Maintaining hyper growth over an extended period requires the effective execution of a long-term Growth Strategy for entering and gaining a leadership position in multiple Target Market Segments. Ambition is not a strategy.


The Growth Strategy

The Growth Strategy must define the Total Addressable Market, within this the Target Market Segments to be addressed, and the resources allocated to them. Strategy decisions must be based on data and validated assumptions. The Growth Strategy must determine the north star the organization is heading for, but leave room for adaptation to new situations and the learnings of what works and what does not.


Growth Strategy execution must be instrumented to provide unfiltered, short-term feedback on its success or failure. For this the organization must agree on the terminology used to describe the strategy, its KPIs, targets and objectives.


The Absence of a Growth Strategy

An organization without a Growth Strategy can still grow for quite some time, but as it lacks a north star it is likely to grow in all directions. New Target Market Segments are entered without a careful analysis and a conscious decision. New offerings are defined by Marketing without Working Backwards from customers in defined Target Market Segments. Partnerships are established opportunistically rather than with a long-term strategic intent. Sales develops their own narratives to address the requirements of their real-world customers. The entire organization is chasing short-term results rather than building sustainable competitive advantages.


Failure to Execute a Growth Strategy

In more mature ventures I was engaged in there were rumors about and sometimes indications of the existence of a Growth Strategy, but the field was either not involved in defining it or just on the receiving end of it in the form of territory assignments, quotas, and commission systems.


The execution of a Growth Strategy happens in the Sales and Marketing organization and hence depends on the field knowing, understanding, and buying into it.


 A Growth Strategy without buy-in from the field is just as good as having no strategy at all!


And here is why:

Which message Sales delivers to whom, when and how in the market is completely out of the control of management.
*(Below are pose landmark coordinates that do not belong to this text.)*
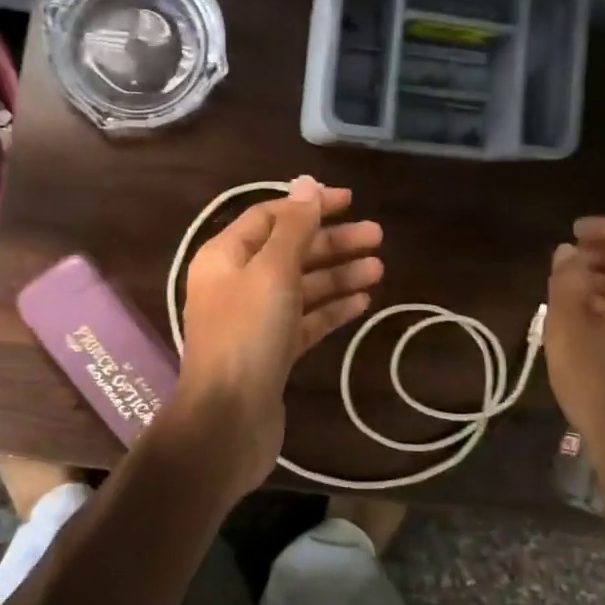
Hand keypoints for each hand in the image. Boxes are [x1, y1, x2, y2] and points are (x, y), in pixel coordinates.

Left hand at [174, 175, 382, 489]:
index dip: (309, 205)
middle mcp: (236, 283)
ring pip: (301, 286)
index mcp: (225, 256)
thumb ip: (293, 227)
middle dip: (332, 242)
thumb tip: (306, 184)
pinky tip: (362, 301)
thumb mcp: (272, 271)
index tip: (351, 201)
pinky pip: (305, 320)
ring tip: (379, 268)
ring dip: (338, 274)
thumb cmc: (247, 335)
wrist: (228, 421)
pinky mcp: (272, 352)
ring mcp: (254, 320)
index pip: (269, 216)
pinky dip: (331, 308)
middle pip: (289, 251)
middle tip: (378, 236)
No matter how rigid the process of managing leads in CRM: What happens in the field is documented only to a degree.


If management wants the field to execute their Growth Strategy, they must involve it in the definition phase, provide transparency on alternatives and trade-offs, and explain how decisions were made and subsequent goals and objectives established.


A Real World Example

When I joined AWS in 2013 as an Enterprise Account Manager, quota and commission was based on the invoiced revenue across all products. There were a number of objectives on top that didn’t count towards quota achievement and had no impact on commission.
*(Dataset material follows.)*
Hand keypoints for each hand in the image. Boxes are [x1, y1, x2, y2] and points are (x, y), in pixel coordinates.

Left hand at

For several years there was an objective on AWS’ Content Delivery Network CloudFront. And when I asked why, nobody in the organization could provide a reason. The best explanation I got was that by the time the service was launched in 2008, a clever Service Manager managed to get the objective into the system and it remained there for years for no special reason.
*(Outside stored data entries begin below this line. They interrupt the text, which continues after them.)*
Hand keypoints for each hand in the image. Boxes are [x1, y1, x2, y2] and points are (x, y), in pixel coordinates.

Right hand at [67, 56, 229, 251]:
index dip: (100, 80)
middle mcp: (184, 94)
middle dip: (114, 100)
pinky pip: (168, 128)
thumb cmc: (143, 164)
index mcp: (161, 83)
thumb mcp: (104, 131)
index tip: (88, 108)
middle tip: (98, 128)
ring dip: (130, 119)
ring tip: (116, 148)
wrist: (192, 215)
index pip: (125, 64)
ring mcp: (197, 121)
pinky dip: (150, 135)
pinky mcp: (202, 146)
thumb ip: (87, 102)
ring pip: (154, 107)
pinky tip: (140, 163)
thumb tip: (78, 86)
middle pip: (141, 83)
The problem I had with this objective was: it was completely non-strategic for my business with Fortune 500 customers in Germany and there was a strong and well-established incumbent called Akamai commanding multi-year contracts with most of my customers.


So, the question was: why should I engage in RfPs with a me-too product against a formidable competitor when I had a killer offering addressing the entire IT infrastructure budget against on-prem players that couldn’t match it, neither technically nor commercially?


I missed the objective every single year for years until CloudFront became a no-brainer add-on for my customers they just used as part of their architecture without a sales cycle.


Conclusion

Yearning for growth is regardless unless one can define a sound strategy for achieving it. But even a sound Growth Strategy is regardless unless it is translated into successful sales activities addressing real customer requirements.


In Disruption Selling we ensure execution with a closed loop approach connecting Growth Strategy with Sales and Marketing Plans and Sales Campaigns.